A leggere le cronache sull'annosa vicenda dei cosiddetti "quota 96" della scuola, sembra che il loro mancato pensionamento secondo la disciplina previgente alla riforma previdenziale di fine 2011 sia dovuto a un "errore" del Ministro Fornero (per il quale persino l'interessata sente di doversi giustificare), che avrebbe confuso l'anno scolastico con l'anno solare e gravemente sfavorito il personale scolastico rispetto alla generalità dei pensionandi.

Quando venne approvata la riforma Fornero il requisito necessario per l'accesso alla prestazione pensionistica di anzianità era la cosiddetta "quota 96" (60 anni + 36 di contributi, o 61 anni e 35 di contributi), ovvero, a prescindere dall'età anagrafica, un'anzianità contributiva di 40 anni maturata entro il 31 dicembre del 2011 (art. 1, comma 6, lettera c della legge 243/2004, come modificata dalla legge 247/2007). Tremonti successivamente aveva previsto che le cosiddette finestre mobili o scorrimento, che ritardavano di un anno il pensionamento per i lavoratori dipendenti dalla data di maturazione dei requisiti, non si applicassero al personale della scuola. Le finestre mobili, peraltro, introdotte dal decreto legge 78/2010, a partire dal 2011, vennero poi abolite proprio dal decreto Salva-Italia.

In base al comma 9 dell'articolo 59 della legge 27 dicembre 1997, n. 449 per il personale della scuola la cessazione dal servizio e l'inizio della prestazione pensionistica aveva una finestra fissa - il 1 settembre di ogni anno - e ricomprendeva anche quanti avrebbero maturato i requisiti successivamente all'inizio dell'anno scolastico, ma comunque entro il 31 dicembre dell'anno medesimo. Vi era dunque uno sfasamento tra la data di maturazione del requisito e quello della decorrenza della prestazione pensionistica. Chi ha maturato i requisiti entro il 31 dicembre del 2011, è andato in pensione qualche mese prima. Chi li avrebbe maturati nel corso dell'anno scolastico 2011-2012, se non fosse intervenuta la riforma Fornero sarebbe andato in pensione prima dell'inizio dell'anno scolastico successivo.

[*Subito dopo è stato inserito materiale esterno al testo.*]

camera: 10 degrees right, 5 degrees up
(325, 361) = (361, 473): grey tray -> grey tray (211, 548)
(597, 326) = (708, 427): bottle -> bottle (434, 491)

La riforma Fornero (art. 24 del decreto legge 6 dicembre 2011, n. 201) non ha tolto nulla a chi ha maturato i requisiti entro il 31 dicembre del 2011, ma ha sottoposto chi li avrebbe maturati successivamente alla nuova disciplina, senza eccezioni, né favorevoli, né sfavorevoli, per il personale della scuola. Chi doveva andare in pensione con i requisiti 2011 c'è andato. Chi avrebbe maturato i requisiti successivamente è stato ricompreso nella nuova e più restrittiva disciplina.

L'emendamento "incriminato" introdotto alla Camera e poi soppresso al Senato non correggeva affatto una disuguaglianza discriminatoria a danno del personale scolastico, ma ne introduceva una a favore. Infatti salvaguardando secondo la disciplina previgente chi "abbia maturato i requisiti entro l'anno scolastico 2011/2012" (spostando all'estate 2012 un termine che per tutti scadeva al 31 dicembre 2011) stabiliva di "salvare" dalla riforma Fornero una parte del personale scolastico, a differenza della generalità dei pensionandi.

Perché – cioè in base a quale senso di giustizia - un insegnante che abbia maturato la fatidica quota 96 a maggio 2012 dovrebbe essere "salvato", mentre un qualunque altro impiegato del pubblico e del privato no? E soprattutto - lo diciamo da affezionati sostenitori e ultimi giapponesi di Elsa - perchè l'ex Ministro Fornero non la smette di scusarsi di scelte che colpe non sono o perfino delle colpe degli altri?